In order to rollback multiple changes at once, we have to perform a checkpoint operation before we make the changes. To do that, we run the ciscops.mdd.nso_save_rollback
:
ansible-playbook ciscops.mdd.nso_save_rollback
This drop the current Rollback ID into a file called rollback.yaml
, but it can be overridden with extra vars.
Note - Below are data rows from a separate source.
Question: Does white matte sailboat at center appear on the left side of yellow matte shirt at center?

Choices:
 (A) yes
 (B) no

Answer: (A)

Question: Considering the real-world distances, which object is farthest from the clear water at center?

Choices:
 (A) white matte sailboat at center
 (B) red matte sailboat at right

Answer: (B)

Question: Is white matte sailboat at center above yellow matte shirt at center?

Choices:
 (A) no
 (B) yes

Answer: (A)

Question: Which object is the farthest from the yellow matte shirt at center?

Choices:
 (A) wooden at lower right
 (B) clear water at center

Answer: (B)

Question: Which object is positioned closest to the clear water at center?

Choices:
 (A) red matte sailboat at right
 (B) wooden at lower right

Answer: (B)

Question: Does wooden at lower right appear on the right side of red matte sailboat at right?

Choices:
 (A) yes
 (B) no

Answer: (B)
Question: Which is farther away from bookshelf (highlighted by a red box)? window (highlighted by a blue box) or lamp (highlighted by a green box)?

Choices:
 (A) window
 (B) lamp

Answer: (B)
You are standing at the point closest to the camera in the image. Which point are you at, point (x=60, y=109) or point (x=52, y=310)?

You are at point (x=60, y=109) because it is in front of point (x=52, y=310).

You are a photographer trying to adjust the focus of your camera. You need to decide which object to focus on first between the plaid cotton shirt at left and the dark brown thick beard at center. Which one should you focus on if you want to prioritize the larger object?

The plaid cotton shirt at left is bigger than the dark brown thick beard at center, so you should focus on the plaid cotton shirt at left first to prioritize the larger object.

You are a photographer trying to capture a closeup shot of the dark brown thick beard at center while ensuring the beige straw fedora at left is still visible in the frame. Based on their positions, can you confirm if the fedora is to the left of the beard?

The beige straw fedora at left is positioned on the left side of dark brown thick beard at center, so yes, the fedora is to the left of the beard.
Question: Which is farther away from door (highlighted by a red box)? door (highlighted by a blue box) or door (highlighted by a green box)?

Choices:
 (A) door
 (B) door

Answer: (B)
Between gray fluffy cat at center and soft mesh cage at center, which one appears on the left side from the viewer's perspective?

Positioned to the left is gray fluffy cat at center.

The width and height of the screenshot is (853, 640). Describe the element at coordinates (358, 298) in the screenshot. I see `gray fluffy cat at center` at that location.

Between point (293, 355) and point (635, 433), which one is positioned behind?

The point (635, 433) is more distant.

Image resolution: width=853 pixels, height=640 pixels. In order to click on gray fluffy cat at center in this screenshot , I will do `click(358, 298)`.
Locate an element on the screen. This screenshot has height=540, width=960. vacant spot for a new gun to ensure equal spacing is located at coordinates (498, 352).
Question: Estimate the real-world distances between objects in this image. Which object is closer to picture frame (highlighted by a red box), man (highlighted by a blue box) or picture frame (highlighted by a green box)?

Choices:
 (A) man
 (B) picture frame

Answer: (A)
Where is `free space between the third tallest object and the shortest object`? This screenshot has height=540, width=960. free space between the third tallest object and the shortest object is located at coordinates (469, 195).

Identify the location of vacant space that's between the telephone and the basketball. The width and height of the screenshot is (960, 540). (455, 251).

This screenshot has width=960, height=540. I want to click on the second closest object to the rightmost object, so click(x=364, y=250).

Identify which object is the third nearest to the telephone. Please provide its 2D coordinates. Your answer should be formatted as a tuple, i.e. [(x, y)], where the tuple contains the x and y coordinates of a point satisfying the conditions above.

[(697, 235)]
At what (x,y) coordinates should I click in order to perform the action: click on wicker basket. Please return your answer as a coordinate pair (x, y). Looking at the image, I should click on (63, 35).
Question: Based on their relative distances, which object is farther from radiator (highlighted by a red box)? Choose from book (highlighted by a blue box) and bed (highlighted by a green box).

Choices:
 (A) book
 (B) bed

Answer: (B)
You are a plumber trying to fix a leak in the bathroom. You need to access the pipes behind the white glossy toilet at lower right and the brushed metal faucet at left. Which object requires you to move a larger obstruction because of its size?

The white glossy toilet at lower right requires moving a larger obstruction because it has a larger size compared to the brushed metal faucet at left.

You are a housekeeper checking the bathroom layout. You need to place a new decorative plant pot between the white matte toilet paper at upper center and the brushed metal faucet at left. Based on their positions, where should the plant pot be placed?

If the playbook is run a second time, it will drip the latest Rollback ID into the file, losing the previous one. To rollback to this checkpoint, run the playbook ciscops.mdd.nso_load_rollback
:
ansible-playbook ciscops.mdd.nso_load_rollback
This playbook will return the network to the state that it was when ciscops.mdd.nso_save_rollback
by loading the Rollback ID that immediately follows the one that is in rollback.yaml
, since rolling back to the one listed in rollback.yaml
would return the network to the state it was at the change before the changes about to be made.